Bariatric Surgery May Reduce Life-Threatening Heart Failure Exacerbation in Obese Patients

BOSTON — February 25, 2016 — Patients with heart failure who underwent bariatric surgery to treat morbid obesity had a significant reduction in the incidence of heart failure exacerbation, according to a study published in the March issue of the American College of Cardiology.

“We found that bariatric surgery — the most effective way to achieve substantial and sustained weight loss — was associated with a 40% reduction in emergency department visits and hospitalizations for heart failure exacerbation,” said lead author Yuichi Shimada, MD, Massachusetts General Hospital (MGH), Boston, Massachusetts. “These findings are important because, while both obesity and heart failure are major public health problems in the United States, little has been known about whether substantial weight loss would decrease the risk of heart-failure-related adverse events.”

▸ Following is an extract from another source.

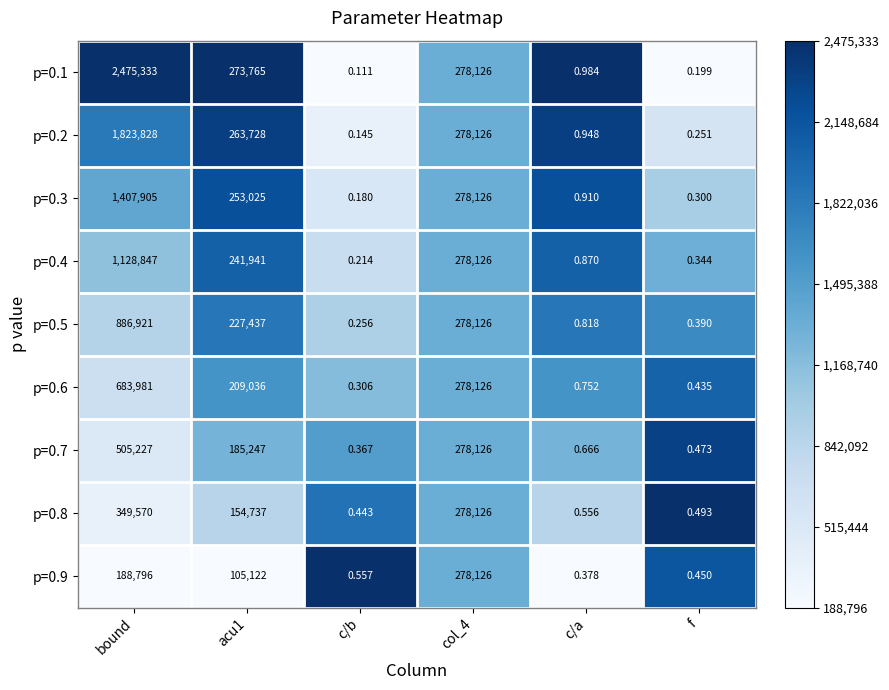

At which label does p=0.3 reach its minimum?

c/b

Previous studies have found an increase in heart-failure-related death among obese patients and also have reported that increased body fat can cause unfavorable changes in the shape and performance of the heart. The current study was designed to investigate whether the kind of significant weight loss that usually results from bariatric surgery reduces the risk of heart failure exacerbation.

The MGH team utilized information from large, state-wide databases reflecting emergency department treatment and hospitalizations in California, Florida, and Nebraska to identify patients with heart failure who also underwent bariatric surgery from 2007 through 2009.

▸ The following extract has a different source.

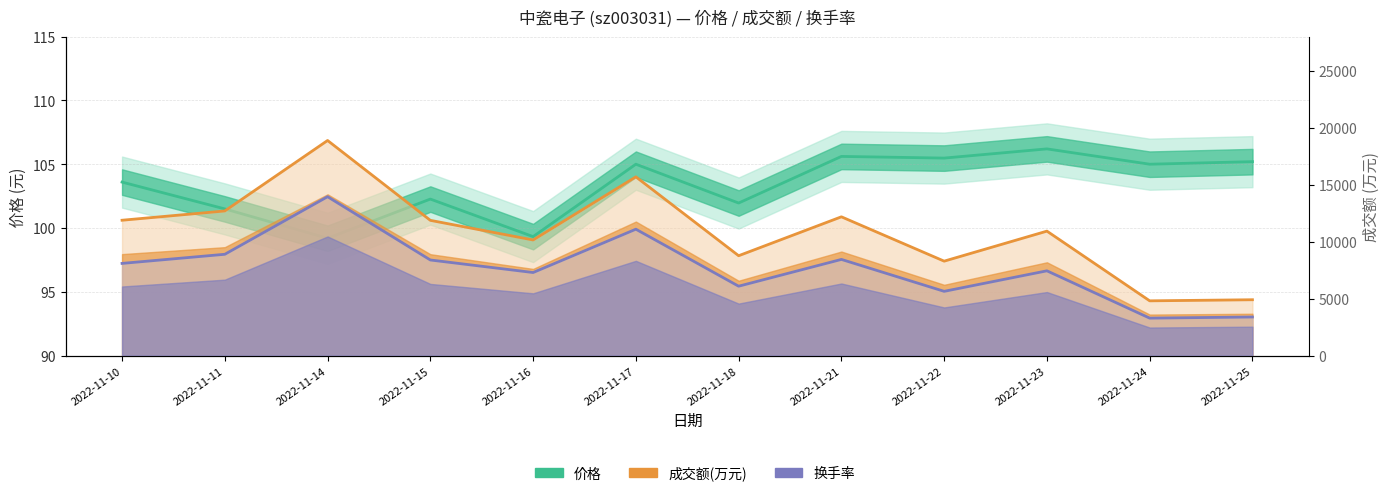

What is the maximum value shown in the chart?

18881.0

These databases use encrypted patient identifiers that allow tracking the experiences of individual patients over time without revealing their identities. The investigators analyzed data covering the 2 years before and after each patient’s surgery. Comparing the pre-surgical and postsurgical periods essentially allowed patients to serve as their own controls, reducing the possibility that confounding factors could affect the study’s results.

Analysis of the results for the entire group of 1,664 patients found a significant and rapid reduction in the incidence of emergency treatment or hospitalization for heart failure exacerbation in the 2 years after surgery.

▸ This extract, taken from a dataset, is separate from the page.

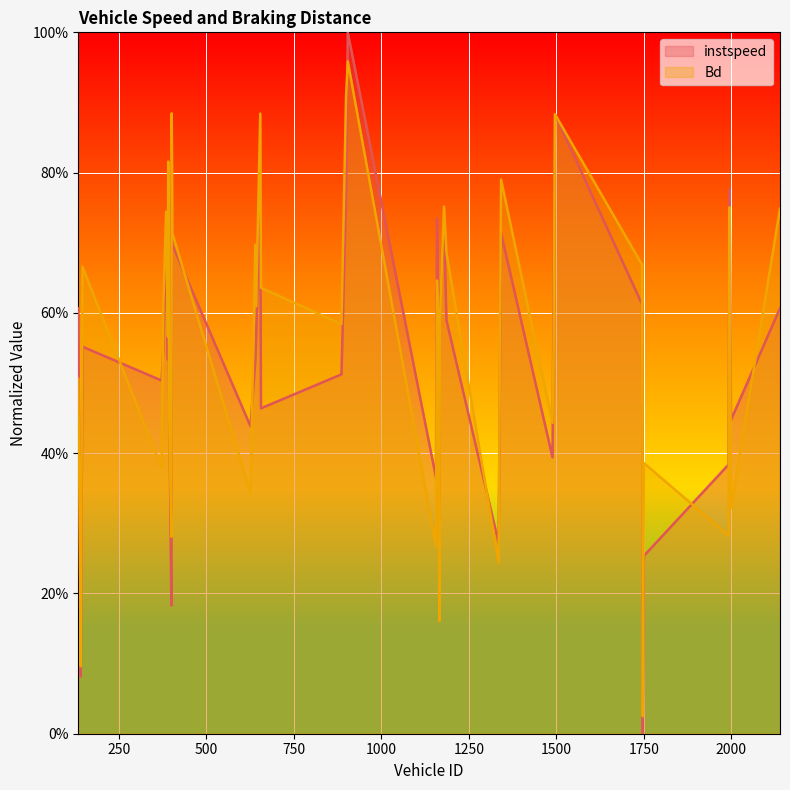

Reading left to right, what are all the values shown in this chart?

instspeed: 134.0=0.6	140.0=0.1	141.0=0.1	146.0=0.6	372.0=0.5	377.0=0.5	385.0=0.7	390.0=0.5	391.0=0.6	394.0=0.5	400.0=0.2	401.0=0.8	403.0=0.7	626.0=0.4	640.0=0.5	642.0=0.6	654.0=0.8	656.0=0.5	886.0=0.5	899.0=0.8	904.0=1.0	1156.0=0.4	1159.0=0.7	1161.0=0.7	1166.0=0.2	1167.0=0.6	1179.0=0.7	1186.0=0.6	1335.0=0.3	1342.0=0.7	1489.0=0.4	1492.0=0.6	1496.0=0.9	1745.0=0.6	1747.0=0.0	1750.0=0.3	1992.0=0.4	1995.0=0.8	1999.0=0.4	2139.0=0.6
Bd: 134.0=0.5	140.0=0.2	141.0=0.1	146.0=0.7	372.0=0.4	377.0=0.6	385.0=0.7	390.0=0.6	391.0=0.8	394.0=0.4	400.0=0.3	401.0=0.9	403.0=0.7	626.0=0.3	640.0=0.7	642.0=0.6	654.0=0.9	656.0=0.6	886.0=0.6	899.0=0.9	904.0=1.0	1156.0=0.3	1159.0=0.6	1161.0=0.6	1166.0=0.2	1167.0=0.6	1179.0=0.8	1186.0=0.7	1335.0=0.2	1342.0=0.8	1489.0=0.4	1492.0=0.5	1496.0=0.9	1745.0=0.7	1747.0=0.0	1750.0=0.4	1992.0=0.3	1995.0=0.8	1999.0=0.3	2139.0=0.7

To address the possibility that some exacerbations might have been missed because participants either moved out of state or died without coming to a hospital, the team focused on a group of 524 patients for whom some sort of emergency room visit or hospitalization was recorded in the databases during the third year after surgery. In that group, exacerbation-related events were somewhat reduced in the first year and were significantly lower in the second. While information on patients’ actual postsurgical weight loss was not available in the analyzed data, the drop in exacerbations paralleled the weight loss reported in previous studies of bariatric surgery results.

“These results imply that clinicians treating patients with both heart failure and morbid obesity should consider surgical weight reduction to help patients control the risk of heart-failure-related events; but it’s also true that some patients have other health problems that make the risks of surgery higher,” said Dr. Shimada. “In those cases, accurate assessment of the risks and benefits of surgery becomes critically important, and this study provides indispensable information for patients and treating physicians. It also will be essential to develop effective nonsurgical options to help such patients achieve substantial and sustained weight loss.”